Edit the text of every item below by changing each "MILWAUKEE" to "DEWALT" and leaving everything else as is. Give back only the edited text, without the pictures.

→ **Records to use**
※

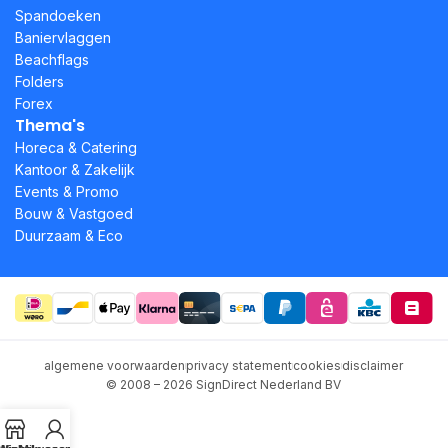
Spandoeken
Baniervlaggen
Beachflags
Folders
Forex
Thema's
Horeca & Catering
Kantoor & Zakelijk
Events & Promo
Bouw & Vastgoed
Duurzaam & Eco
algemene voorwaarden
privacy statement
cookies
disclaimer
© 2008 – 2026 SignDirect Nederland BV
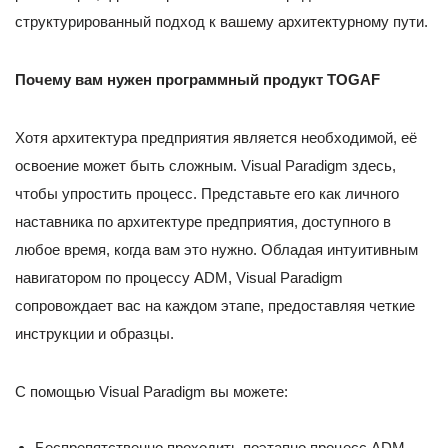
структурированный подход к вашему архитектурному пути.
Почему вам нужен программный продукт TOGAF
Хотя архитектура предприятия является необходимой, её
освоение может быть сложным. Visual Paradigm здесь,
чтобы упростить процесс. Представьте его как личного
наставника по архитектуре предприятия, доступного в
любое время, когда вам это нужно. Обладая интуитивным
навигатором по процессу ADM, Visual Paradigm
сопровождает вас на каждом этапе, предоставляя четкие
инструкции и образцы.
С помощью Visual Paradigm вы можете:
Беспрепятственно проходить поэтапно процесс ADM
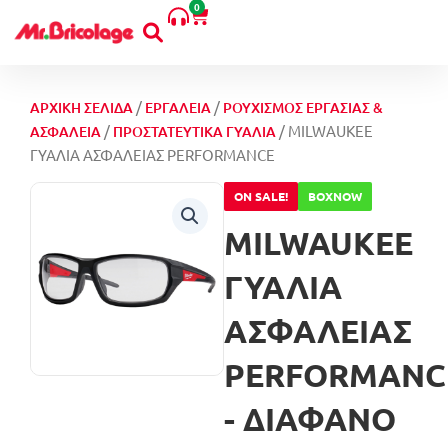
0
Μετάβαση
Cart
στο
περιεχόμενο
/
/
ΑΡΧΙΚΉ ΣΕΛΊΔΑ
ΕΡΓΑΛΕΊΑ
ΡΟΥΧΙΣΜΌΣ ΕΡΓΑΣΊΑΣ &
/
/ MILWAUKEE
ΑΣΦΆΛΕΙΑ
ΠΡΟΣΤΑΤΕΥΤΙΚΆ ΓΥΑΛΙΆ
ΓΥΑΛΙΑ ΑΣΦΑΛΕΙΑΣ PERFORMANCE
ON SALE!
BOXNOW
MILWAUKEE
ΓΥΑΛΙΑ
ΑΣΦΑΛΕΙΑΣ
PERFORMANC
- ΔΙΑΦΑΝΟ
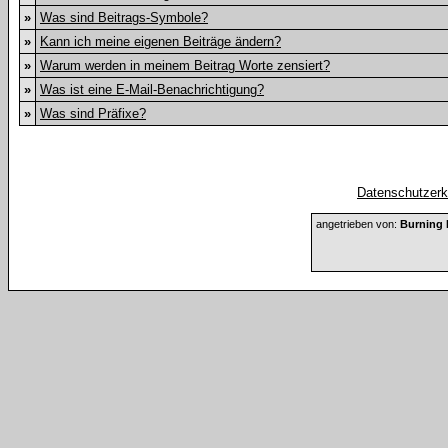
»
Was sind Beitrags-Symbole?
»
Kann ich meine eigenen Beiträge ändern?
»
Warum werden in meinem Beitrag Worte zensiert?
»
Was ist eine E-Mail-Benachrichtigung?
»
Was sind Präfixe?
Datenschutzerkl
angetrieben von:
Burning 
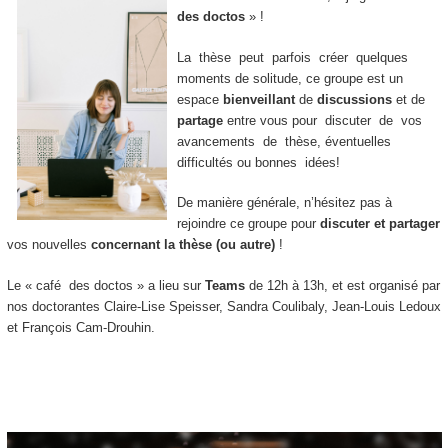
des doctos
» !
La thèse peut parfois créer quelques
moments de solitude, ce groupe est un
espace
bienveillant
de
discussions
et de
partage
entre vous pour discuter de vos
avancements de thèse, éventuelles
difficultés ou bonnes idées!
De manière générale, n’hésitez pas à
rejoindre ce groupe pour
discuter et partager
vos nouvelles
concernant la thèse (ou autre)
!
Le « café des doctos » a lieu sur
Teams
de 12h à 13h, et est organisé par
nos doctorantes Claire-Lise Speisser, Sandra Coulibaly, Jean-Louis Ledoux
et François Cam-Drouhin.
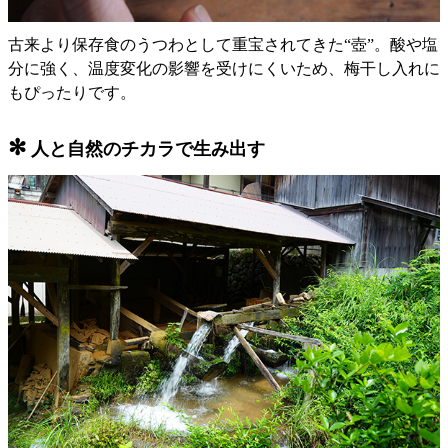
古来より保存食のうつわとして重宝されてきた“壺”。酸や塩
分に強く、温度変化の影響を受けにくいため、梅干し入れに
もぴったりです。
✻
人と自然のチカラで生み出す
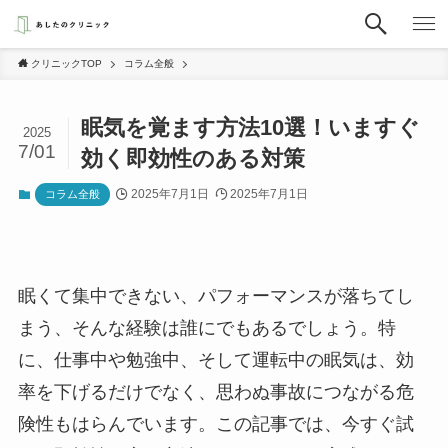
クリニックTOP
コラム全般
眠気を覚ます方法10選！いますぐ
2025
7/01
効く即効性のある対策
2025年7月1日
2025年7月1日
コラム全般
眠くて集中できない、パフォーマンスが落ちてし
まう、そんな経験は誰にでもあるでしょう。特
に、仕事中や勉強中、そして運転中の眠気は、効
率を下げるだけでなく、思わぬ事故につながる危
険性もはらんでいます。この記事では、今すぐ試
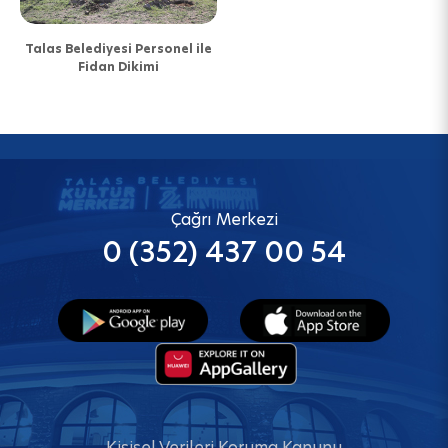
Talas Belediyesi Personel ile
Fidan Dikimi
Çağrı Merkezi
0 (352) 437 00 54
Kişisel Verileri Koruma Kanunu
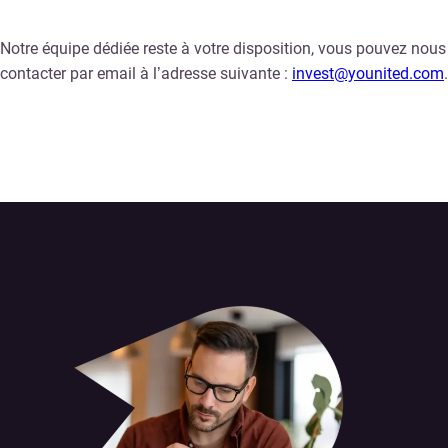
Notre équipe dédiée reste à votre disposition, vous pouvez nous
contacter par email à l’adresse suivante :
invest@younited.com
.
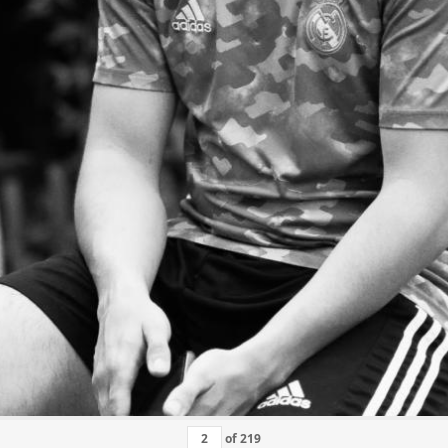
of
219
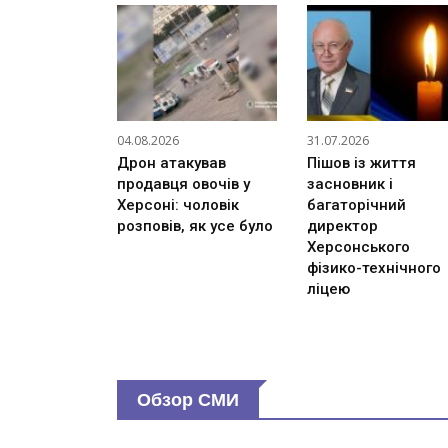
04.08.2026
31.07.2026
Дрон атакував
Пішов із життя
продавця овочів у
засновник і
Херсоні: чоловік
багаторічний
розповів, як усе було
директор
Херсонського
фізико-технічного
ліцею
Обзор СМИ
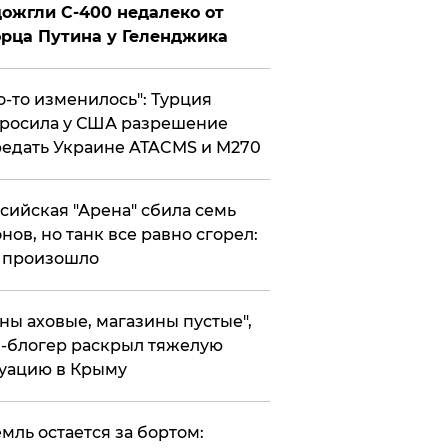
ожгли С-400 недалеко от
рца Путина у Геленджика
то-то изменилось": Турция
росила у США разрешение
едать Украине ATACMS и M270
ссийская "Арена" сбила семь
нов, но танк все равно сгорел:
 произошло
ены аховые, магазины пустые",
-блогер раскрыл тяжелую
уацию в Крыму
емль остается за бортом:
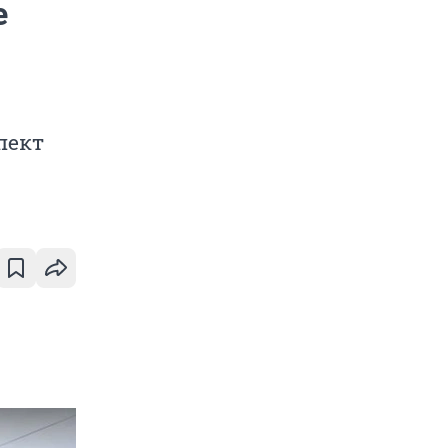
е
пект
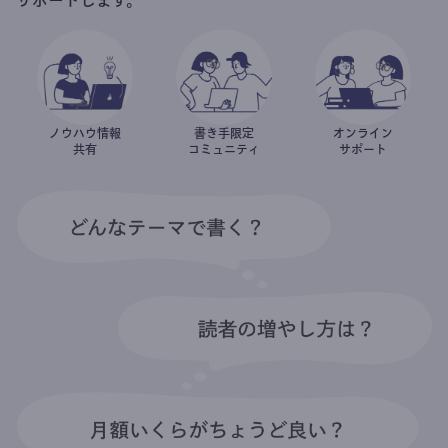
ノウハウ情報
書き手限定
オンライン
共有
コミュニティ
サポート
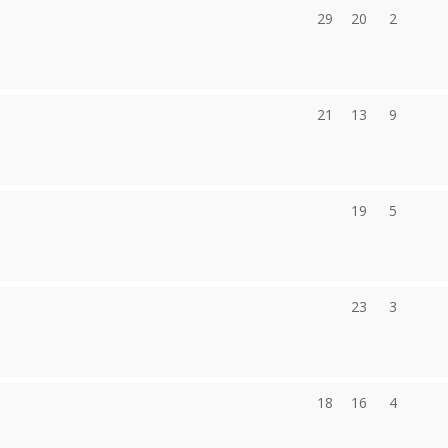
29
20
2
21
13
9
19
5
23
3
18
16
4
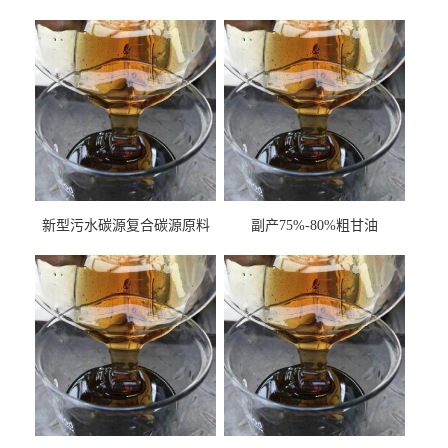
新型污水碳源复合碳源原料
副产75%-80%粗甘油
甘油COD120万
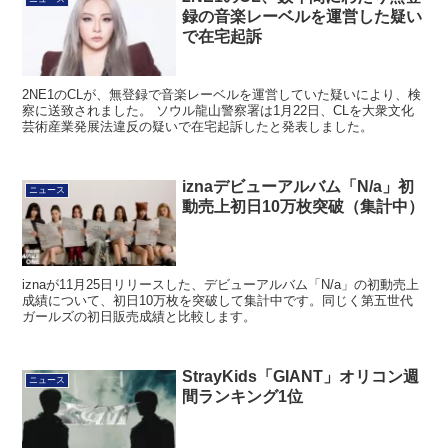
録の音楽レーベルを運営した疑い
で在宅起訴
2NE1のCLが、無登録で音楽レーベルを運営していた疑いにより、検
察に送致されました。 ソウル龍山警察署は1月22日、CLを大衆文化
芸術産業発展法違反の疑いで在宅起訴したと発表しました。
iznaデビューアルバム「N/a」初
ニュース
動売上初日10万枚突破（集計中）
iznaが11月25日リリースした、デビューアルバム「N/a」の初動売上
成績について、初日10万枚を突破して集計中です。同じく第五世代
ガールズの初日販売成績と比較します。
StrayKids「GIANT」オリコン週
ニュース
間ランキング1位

※

→ **Answer box**
Spandoeken
Baniervlaggen
Beachflags
Folders
Forex
Thema's
Horeca & Catering
Kantoor & Zakelijk
Events & Promo
Bouw & Vastgoed
Duurzaam & Eco
algemene voorwaarden
privacy statement
cookies
disclaimer
© 2008 – 2026 SignDirect Nederland BV
структурированный подход к вашему архитектурному пути.
Почему вам нужен программный продукт TOGAF
Хотя архитектура предприятия является необходимой, её
освоение может быть сложным. Visual Paradigm здесь,
чтобы упростить процесс. Представьте его как личного
наставника по архитектуре предприятия, доступного в
любое время, когда вам это нужно. Обладая интуитивным
навигатором по процессу ADM, Visual Paradigm
сопровождает вас на каждом этапе, предоставляя четкие
инструкции и образцы.
С помощью Visual Paradigm вы можете:
Беспрепятственно проходить поэтапно процесс ADM
0
Μετάβαση
Cart
στο
περιεχόμενο
/
/
ΑΡΧΙΚΉ ΣΕΛΊΔΑ
ΕΡΓΑΛΕΊΑ
ΡΟΥΧΙΣΜΌΣ ΕΡΓΑΣΊΑΣ &
/
/ DEWALT
ΑΣΦΆΛΕΙΑ
ΠΡΟΣΤΑΤΕΥΤΙΚΆ ΓΥΑΛΙΆ
ΓΥΑΛΙΑ ΑΣΦΑΛΕΙΑΣ PERFORMANCE
ON SALE!
BOXNOW
DEWALT
ΓΥΑΛΙΑ
ΑΣΦΑΛΕΙΑΣ
PERFORMANC
- ΔΙΑΦΑΝΟ
»
Was sind Beitrags-Symbole?
»
Kann ich meine eigenen Beiträge ändern?
»
Warum werden in meinem Beitrag Worte zensiert?
»
Was ist eine E-Mail-Benachrichtigung?
»
Was sind Präfixe?
Datenschutzerkl
angetrieben von:
Burning 
des doctos
» !
La thèse peut parfois créer quelques
moments de solitude, ce groupe est un
espace
bienveillant
de
discussions
et de
partage
entre vous pour discuter de vos
avancements de thèse, éventuelles
difficultés ou bonnes idées!
De manière générale, n’hésitez pas à
rejoindre ce groupe pour
discuter et partager
vos nouvelles
concernant la thèse (ou autre)
!
Le « café des doctos » a lieu sur
Teams
de 12h à 13h, et est organisé par
nos doctorantes Claire-Lise Speisser, Sandra Coulibaly, Jean-Louis Ledoux
et François Cam-Drouhin.
古来より保存食のうつわとして重宝されてきた“壺”。酸や塩
分に強く、温度変化の影響を受けにくいため、梅干し入れに
もぴったりです。
✻
人と自然のチカラで生み出す
クリニックTOP
コラム全般
眠気を覚ます方法10選！いますぐ
2025
7/01
効く即効性のある対策
2025年7月1日
2025年7月1日
コラム全般
眠くて集中できない、パフォーマンスが落ちてし
まう、そんな経験は誰にでもあるでしょう。特
に、仕事中や勉強中、そして運転中の眠気は、効
率を下げるだけでなく、思わぬ事故につながる危
険性もはらんでいます。この記事では、今すぐ試
Talas Belediyesi Personel ile
Fidan Dikimi
Çağrı Merkezi
0 (352) 437 00 54
Kişisel Verileri Koruma Kanunu
Notre équipe dédiée reste à votre disposition, vous pouvez nous
contacter par email à l’adresse suivante :
invest@younited.com
.
of
219
04.08.2026
31.07.2026
Дрон атакував
Пішов із життя
продавця овочів у
засновник і
Херсоні: чоловік
багаторічний
розповів, як усе було
директор
Херсонського
фізико-технічного
ліцею
Обзор СМИ
ожгли С-400 недалеко от
рца Путина у Геленджика
то-то изменилось": Турция
росила у США разрешение
едать Украине ATACMS и M270
ссийская "Арена" сбила семь
нов, но танк все равно сгорел:
 произошло
ены аховые, магазины пустые",
-блогер раскрыл тяжелую
уацию в Крыму
емль остается за бортом:
е
пект
ノウハウ情報
書き手限定
オンライン
共有
コミュニティ
サポート
29
20
2
21
13
9
19
5
23
3
18
16
4
新型污水碳源复合碳源原料
副产75%-80%粗甘油
甘油COD120万
録の音楽レーベルを運営した疑い
で在宅起訴
2NE1のCLが、無登録で音楽レーベルを運営していた疑いにより、検
察に送致されました。 ソウル龍山警察署は1月22日、CLを大衆文化
芸術産業発展法違反の疑いで在宅起訴したと発表しました。
iznaデビューアルバム「N/a」初
ニュース
動売上初日10万枚突破（集計中）
iznaが11月25日リリースした、デビューアルバム「N/a」の初動売上
成績について、初日10万枚を突破して集計中です。同じく第五世代
ガールズの初日販売成績と比較します。
StrayKids「GIANT」オリコン週
ニュース
間ランキング1位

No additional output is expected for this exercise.